For Jesus, his ongoing relationship with his Abba is what leads him to disregard social conventions, to see and speak to the Samaritan woman at the well — to meet her where she is and offer her living water.

For the disciples, both past and present, it is our genuine encounter with Christ that empowers us and gives us the courage to meet people where they are and continue the mission that Christ began — the healing and redemption of the whole world.

At the end of today’s Gospel, while we know the disciples’ internal reactions, we don’t actually find out how the disciples respond to Jesus’ interaction with the woman at the well. Did they question his actions? Did they give him the benefit of the doubt? Did they complain because he was going off script?
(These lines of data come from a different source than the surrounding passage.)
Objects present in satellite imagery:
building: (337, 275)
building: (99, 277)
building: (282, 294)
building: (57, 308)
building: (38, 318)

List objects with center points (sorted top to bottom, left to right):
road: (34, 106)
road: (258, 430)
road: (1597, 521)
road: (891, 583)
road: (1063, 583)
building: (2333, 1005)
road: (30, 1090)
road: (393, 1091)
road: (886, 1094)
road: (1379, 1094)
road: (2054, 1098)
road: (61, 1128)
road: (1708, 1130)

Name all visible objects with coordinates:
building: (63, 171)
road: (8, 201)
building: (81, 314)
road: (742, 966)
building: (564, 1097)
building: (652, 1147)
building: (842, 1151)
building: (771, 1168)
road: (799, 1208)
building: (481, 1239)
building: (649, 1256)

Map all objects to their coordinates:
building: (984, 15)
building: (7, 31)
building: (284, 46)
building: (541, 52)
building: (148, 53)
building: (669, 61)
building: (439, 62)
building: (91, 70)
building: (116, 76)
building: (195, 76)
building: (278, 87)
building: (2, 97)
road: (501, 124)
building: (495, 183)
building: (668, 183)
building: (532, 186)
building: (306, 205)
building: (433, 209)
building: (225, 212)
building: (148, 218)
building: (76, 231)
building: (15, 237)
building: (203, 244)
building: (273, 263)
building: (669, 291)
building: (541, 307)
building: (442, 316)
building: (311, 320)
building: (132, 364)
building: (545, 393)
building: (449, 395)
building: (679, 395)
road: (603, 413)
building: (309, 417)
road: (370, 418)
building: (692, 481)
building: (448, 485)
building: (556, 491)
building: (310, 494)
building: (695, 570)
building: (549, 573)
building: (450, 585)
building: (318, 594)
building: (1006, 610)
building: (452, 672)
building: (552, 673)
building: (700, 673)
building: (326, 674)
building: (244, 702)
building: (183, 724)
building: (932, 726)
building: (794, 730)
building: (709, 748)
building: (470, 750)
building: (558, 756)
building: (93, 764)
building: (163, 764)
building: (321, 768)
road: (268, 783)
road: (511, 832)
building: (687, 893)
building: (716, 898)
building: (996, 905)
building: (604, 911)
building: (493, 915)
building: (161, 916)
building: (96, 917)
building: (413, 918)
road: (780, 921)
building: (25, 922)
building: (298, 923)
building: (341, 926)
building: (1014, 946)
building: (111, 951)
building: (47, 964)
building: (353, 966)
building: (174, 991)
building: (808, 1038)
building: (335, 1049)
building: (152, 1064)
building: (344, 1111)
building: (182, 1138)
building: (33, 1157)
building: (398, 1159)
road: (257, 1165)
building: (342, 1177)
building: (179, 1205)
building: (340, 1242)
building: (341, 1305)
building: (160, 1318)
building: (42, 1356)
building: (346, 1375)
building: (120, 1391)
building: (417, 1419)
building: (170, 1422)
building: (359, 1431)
That they didn’t sign up for this?

Or were they quiet for long enough to hear Jesus’ gentle and ever-present invitation — an invitation we see throughout the Gospels both in his words and actions — to make room for everyone at the table, to come to the party, to celebrate.

My prayer is that each of us, especially in this Lenten season, is able to rid ourselves of what distracts us from hearing God clearly, to make space in our lives, to be quiet for long enough to hear God’s ever-present invitation, by virtue of our Baptism, “to bring glad tidings to the poor…to proclaim liberty to captives and recovery of sight to the blind, to let the oppressed go free” (Luke 4:18).

An invitation, more succinctly, for everyone to come to the party.